Trump is succeeding where Occupy Wall Street failed
By: Rachel Marsden
PARIS -- Remember the Occupy Wall Street movement? The 2011-2012 protests
sought to bring Arab Spring-type "revolutions" to the United States through a
combination of urban camping and complaining loudly about the state of the
world.
The Occupy movement fizzled out because it failed to translate the whining into
political action. Hey, Occupiers, it only took a few years, but your ride is
finally here. You can't miss it -- it's a Boeing 757 with "TRUMP" in gold
letters. Here's why Republican presidential candidate Donald Trump is the guy
you've been waiting for.
-- Trump is denouncing Wall Street from a position of strength. His idea of
camping out on Wall Street is to emblazon his name across the front of the giant
tower at 40 Wall Street, not to pitch a tent in Zuccotti Park. Trump really
doesn't have to be doing this. He could afford to lay low, enjoy his wealth and
his grandkids, shrug off everything else, and play nice with all the
establishment elites on the New York social circuit. Instead, he has chosen to
use his leverage to champion average Americans and to call out the shenanigans
of the so-called "one percenters."
-- Trump is a true capitalist who's attacking the toxic collusion between
corporate America and Washington lobbyists that is destroying the free market on
which America was built and has thrived. He's not some kind of anarchist or
socialist attacking the establishment because he wants to replace it with
something worse. Trump wants to restore it to what it once was. Preserving what
works best is conservatism in the truest sense of the word.
-- By minimizing ideological rhetoric, Trump has developed the sort of crossover
appeal that the Occupiers didn't have. Massachusetts Secretary of State William
Galvin recently told the Boston Herald that more than 16,300 Democrats in the
state have switched their affiliation to become independent voters since the
beginning of the year. Galvin credits the "Trump phenomenon." Many observers of
Occupy Wall Street agreed that free-market and limited-government capitalism had
been hijacked but were turned off by the leftist rhetoric that infused the
movement. Trump is going after the establishment, too, but he's limiting the
kind of sweeping ideological proclamations that doomed the Occupy movement.
-- Trump isn't catering to the politically correct "social justice" crowd. For
years now, honest and authentic debate has been hijacked by a sort of rhetorical
McCarthyism. Contrary to the spirit of the First Amendment, there's a pervasive
sense that words have to be carefully policed, lest you commit the slightest
misstep and have some special-interest activist group (the likes of which
gravitated en masse to the Occupy movement) come after you. Trump's billions
allow him to speak freely.
-- Trump is presenting actionable solutions to problems that Occupy Wall Street
could only complain about. He's denouncing the importation of cheap and illegal
labor, and spotlighting bad trade deals that ultimately hurt American workers.

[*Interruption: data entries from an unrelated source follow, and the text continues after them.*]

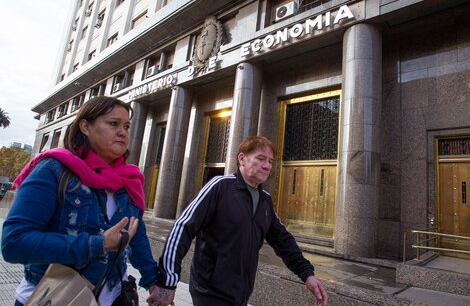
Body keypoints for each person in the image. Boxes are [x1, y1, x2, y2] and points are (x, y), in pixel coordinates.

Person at [2, 96, 158, 306]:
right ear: (85, 126)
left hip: (115, 298)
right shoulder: (53, 170)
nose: (123, 132)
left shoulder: (129, 180)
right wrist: (98, 244)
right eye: (113, 124)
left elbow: (136, 237)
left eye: (127, 126)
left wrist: (154, 282)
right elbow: (14, 242)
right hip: (55, 296)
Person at [148, 136, 328, 306]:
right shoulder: (220, 186)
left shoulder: (265, 201)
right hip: (210, 292)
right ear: (242, 159)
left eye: (270, 161)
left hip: (241, 294)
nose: (267, 166)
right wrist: (167, 281)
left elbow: (283, 240)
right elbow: (183, 227)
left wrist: (307, 274)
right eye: (260, 158)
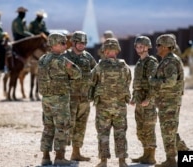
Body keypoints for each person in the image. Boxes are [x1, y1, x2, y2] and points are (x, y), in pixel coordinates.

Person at [38, 32, 82, 166]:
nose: (65, 46)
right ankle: (60, 157)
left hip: (46, 99)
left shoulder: (43, 59)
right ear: (55, 44)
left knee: (48, 127)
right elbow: (77, 73)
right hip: (60, 100)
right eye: (63, 43)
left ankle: (45, 157)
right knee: (62, 127)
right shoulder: (63, 60)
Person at [149, 34, 189, 167]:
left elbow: (170, 82)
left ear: (165, 47)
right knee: (170, 130)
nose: (156, 48)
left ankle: (171, 160)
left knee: (168, 131)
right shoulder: (167, 60)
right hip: (166, 101)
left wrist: (153, 81)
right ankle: (187, 154)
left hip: (169, 102)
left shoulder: (171, 61)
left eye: (158, 45)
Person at [91, 38, 131, 167]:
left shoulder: (100, 66)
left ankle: (103, 161)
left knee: (103, 133)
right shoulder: (124, 65)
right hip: (120, 106)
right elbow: (128, 80)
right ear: (117, 51)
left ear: (105, 51)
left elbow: (91, 81)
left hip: (103, 106)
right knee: (120, 133)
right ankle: (122, 161)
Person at [63, 30, 97, 161]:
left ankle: (76, 153)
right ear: (73, 43)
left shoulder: (88, 57)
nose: (82, 45)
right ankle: (62, 155)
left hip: (85, 98)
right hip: (69, 99)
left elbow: (96, 72)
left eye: (84, 43)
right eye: (79, 43)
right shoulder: (65, 56)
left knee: (80, 126)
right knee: (67, 125)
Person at [130, 36, 158, 164]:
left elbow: (154, 84)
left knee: (148, 128)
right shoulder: (139, 62)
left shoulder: (151, 62)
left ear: (147, 47)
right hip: (140, 102)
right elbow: (137, 84)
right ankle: (145, 154)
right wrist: (134, 98)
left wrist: (149, 98)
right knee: (141, 129)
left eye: (141, 46)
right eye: (137, 46)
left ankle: (151, 156)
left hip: (148, 102)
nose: (138, 48)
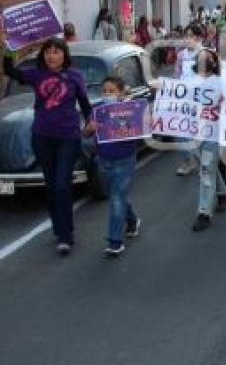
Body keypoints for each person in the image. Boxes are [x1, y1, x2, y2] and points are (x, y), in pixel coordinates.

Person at [3, 37, 92, 255]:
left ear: (64, 55)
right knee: (51, 186)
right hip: (42, 137)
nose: (52, 56)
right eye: (48, 52)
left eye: (56, 51)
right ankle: (58, 225)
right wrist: (7, 47)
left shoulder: (75, 76)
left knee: (63, 185)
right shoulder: (36, 74)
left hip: (68, 138)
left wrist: (92, 121)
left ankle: (65, 235)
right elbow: (9, 71)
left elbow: (85, 104)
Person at [85, 76, 142, 256]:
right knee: (116, 196)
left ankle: (115, 241)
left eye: (112, 91)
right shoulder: (97, 111)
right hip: (104, 160)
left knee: (116, 198)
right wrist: (90, 128)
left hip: (124, 160)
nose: (108, 94)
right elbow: (85, 133)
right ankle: (132, 220)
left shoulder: (130, 110)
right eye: (105, 91)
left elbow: (140, 134)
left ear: (121, 92)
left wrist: (130, 126)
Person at [189, 49, 226, 232]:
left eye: (205, 58)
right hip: (194, 133)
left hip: (213, 133)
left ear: (213, 62)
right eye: (199, 58)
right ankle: (222, 192)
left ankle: (204, 212)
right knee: (206, 165)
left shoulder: (221, 83)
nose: (201, 61)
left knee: (206, 171)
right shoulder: (189, 81)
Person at [175, 23, 205, 176]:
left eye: (191, 36)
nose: (188, 39)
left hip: (201, 100)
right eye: (186, 35)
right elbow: (177, 75)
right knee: (181, 133)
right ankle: (189, 160)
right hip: (184, 98)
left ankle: (201, 164)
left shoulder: (205, 54)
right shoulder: (181, 55)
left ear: (199, 37)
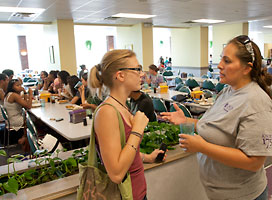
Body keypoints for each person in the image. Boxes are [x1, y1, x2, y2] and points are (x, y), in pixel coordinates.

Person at [162, 35, 272, 200]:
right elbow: (215, 127)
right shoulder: (228, 90)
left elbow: (254, 162)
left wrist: (202, 147)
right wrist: (186, 120)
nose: (219, 65)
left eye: (227, 61)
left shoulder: (256, 101)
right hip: (219, 193)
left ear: (246, 68)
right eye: (221, 59)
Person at [90, 49, 166, 200]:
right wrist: (137, 130)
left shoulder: (122, 106)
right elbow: (117, 174)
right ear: (120, 75)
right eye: (137, 69)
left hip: (137, 193)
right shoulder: (107, 113)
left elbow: (123, 151)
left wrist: (147, 157)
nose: (142, 74)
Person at [4, 79, 32, 144]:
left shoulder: (9, 94)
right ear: (12, 87)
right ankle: (25, 138)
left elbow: (25, 104)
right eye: (17, 85)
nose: (20, 87)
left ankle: (26, 137)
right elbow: (28, 106)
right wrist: (30, 95)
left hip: (10, 119)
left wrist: (25, 92)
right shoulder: (14, 95)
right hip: (15, 120)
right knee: (34, 120)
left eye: (20, 85)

He's connecting the dots between the Occupy movement's picket-sign slogans and
relevant policy.
-- Trump is sticking up for America's workers. Last summer, in an interview with
CBS's "Face The Nation," Trump called hedge fund managers "paper pushers" who
are "getting away with murder" by being able to pay taxes at the capital gains
rate (which tops out at 20 percent) instead of at the ordinary income rate like
everyone else. He seems to know the difference between those who are creating
jobs and those who are profiting by playing around with the fruits of other
people's labor. What exactly have hedge fund managers done to deserve breaks
that the rest of us don't get?
-- Trump's embrace of pragmatism facilitates creative solutions. He has said
that he'd cooperate with Russia to defeat the Islamic State. During last week's
Republican debate in Houston, Trump expressed a desire to work toward peace
between Israel and its neighbors in the Middle East, but "I think it serves no
purpose to say that you have a good guy and a bad guy," he said. "It doesn't do
any good to start demeaning the neighbors, because I would love to do something
with regard to negotiating peace, finally, for Israel and for their neighbors.
... As a negotiator, I cannot do that as well if I'm taking big, big sides."
Trump is advocating for the re-democratization of Wall Street and Washington on
behalf of average Americans who have long felt powerless, and he's doing it in a
suit and tie, backed by the sort of independent wealth that gives him immunity
from those he's criticizing.
This is what a rebel looks like, kids.